> [Consigne 1] Dans le texte fourni ci-dessous, qui propose de commencer par la féminisation de l'espace public cinacien ?

> [Texte fourni]

►

La vraie priorité, à savoir rendre confiance aux femmes et leur donner les outils pour se réaliser dans la société, va certes bien au-delà des noms de rues. Corriger les comportements paternalistes, corriger les freins à l’entrepreneuriat féminin vous paraissent certainement des chantiers prioritaires. Mais tout est lié. Notre société doit constamment et dans toutes ses actions agir dans la parité homme/femme. Lorsque l’on organise des soirées sur les métiers dans les écoles, lorsque l’on propose des aménagements sportifs, lorsque l’on crée de nouveaux quartiers, lorsque l’on attribue des budgets à des associations, lors de la programmation théâtrale ou sportive, lors de la création d’une crèche, ou d’un club service etc.. Jusqu’au jour où le réflexe sera bien installé. Ecolo Ciney  propose donc de commencer par la féminisation de l’espace public cinacien en adoptant cette motion et :

  • de profiter de l’aménagement de nouvelles rues (notamment dans les ZACC) pour les attribuer à des noms de femmes,
  • d’établir sur un mode participatif citoyen une liste de noms de femmes
  • d’attribuer des noms de femmes à des lieux non encore nommés (bâtiments, lieux sportifs ou culturels, place, salles, etc.).

◄

> [Consigne 2] Modifie toutes les lignes de données ci-dessous en remplaçant « Yangon » par « Rangoun », sans rien changer d'autre. Laisse les images de côté dans ta réponse.

> [Données fournies]
►

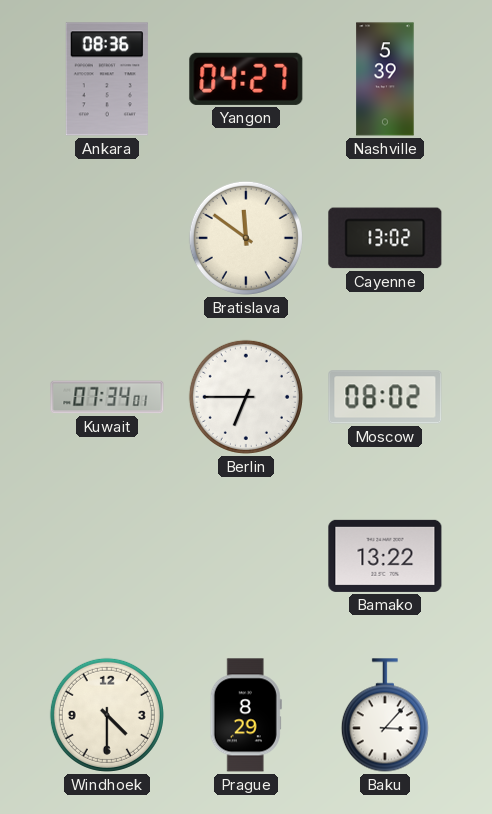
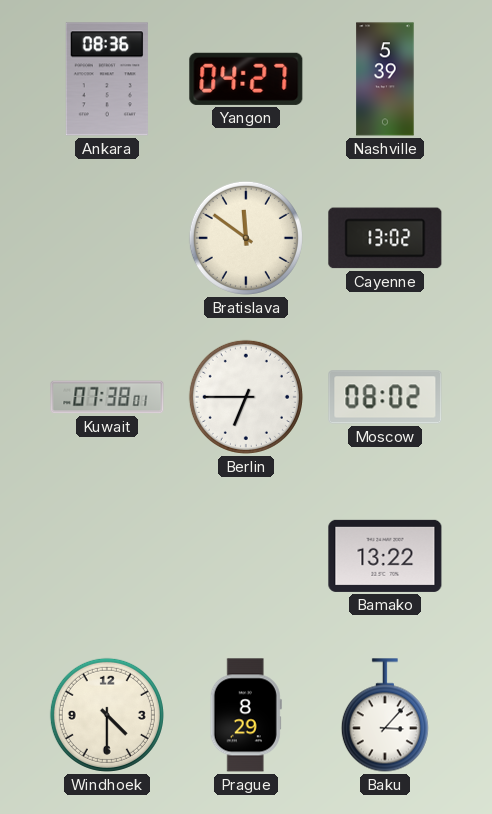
Kuwait: 07:34 -> 07:38
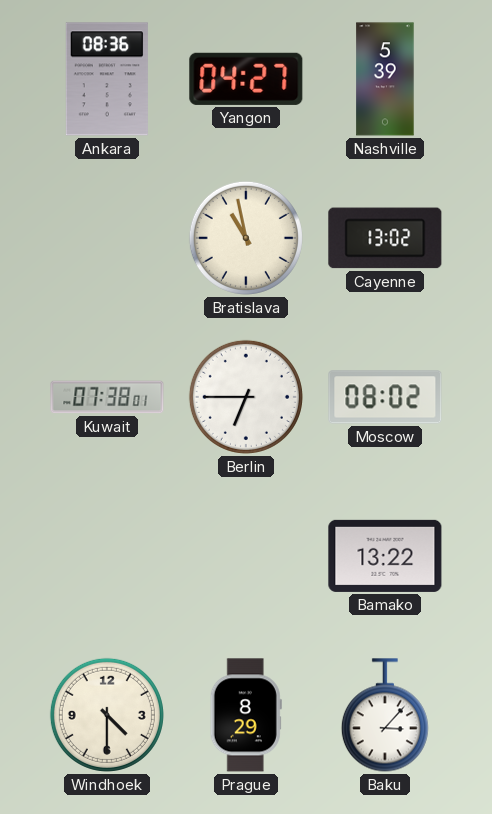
Bratislava: 11:51 -> 10:58
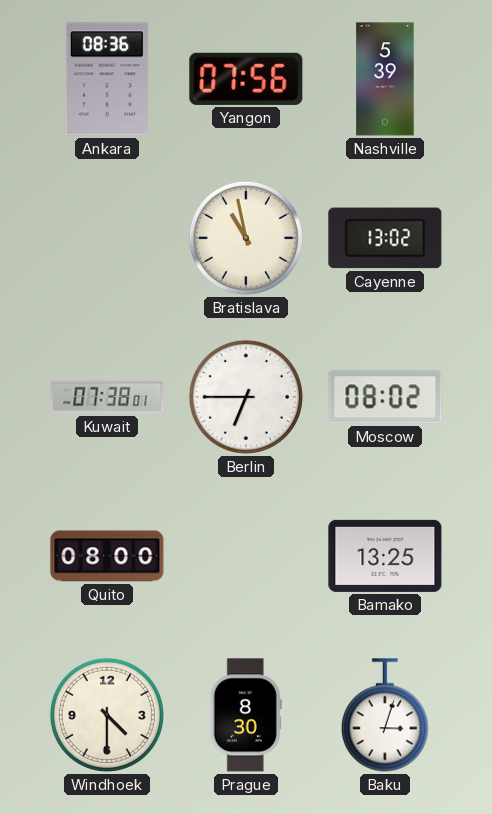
Yangon: 04:27 -> 07:56
Quito: none -> 08:00
Bamako: 13:22 -> 13:25
Prague: 8:29 -> 8:30
Baku: 3:07 -> 3:03
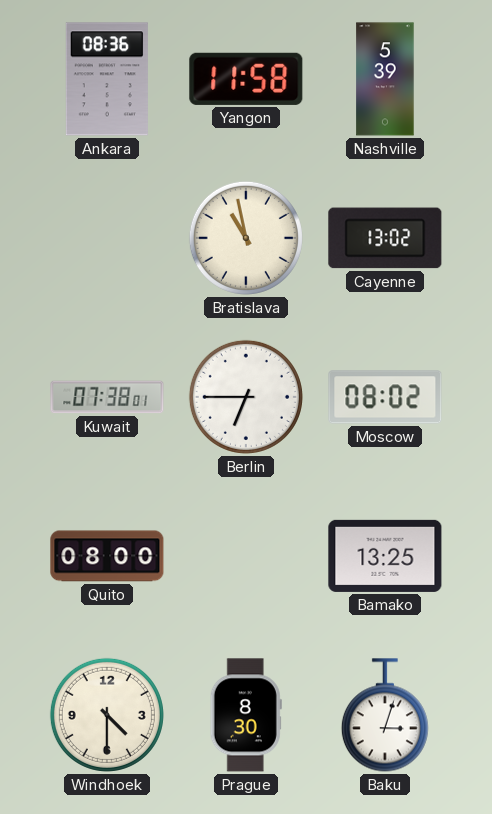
Yangon: 07:56 -> 11:58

◄

> [Réponse attendue 1] Ecolo Ciney.

> [Réponse attendue 2]
Kuwait: 07:34 -> 07:38
Bratislava: 11:51 -> 10:58
Rangoun: 04:27 -> 07:56
Quito: none -> 08:00
Bamako: 13:22 -> 13:25
Prague: 8:29 -> 8:30
Baku: 3:07 -> 3:03
Rangoun: 07:56 -> 11:58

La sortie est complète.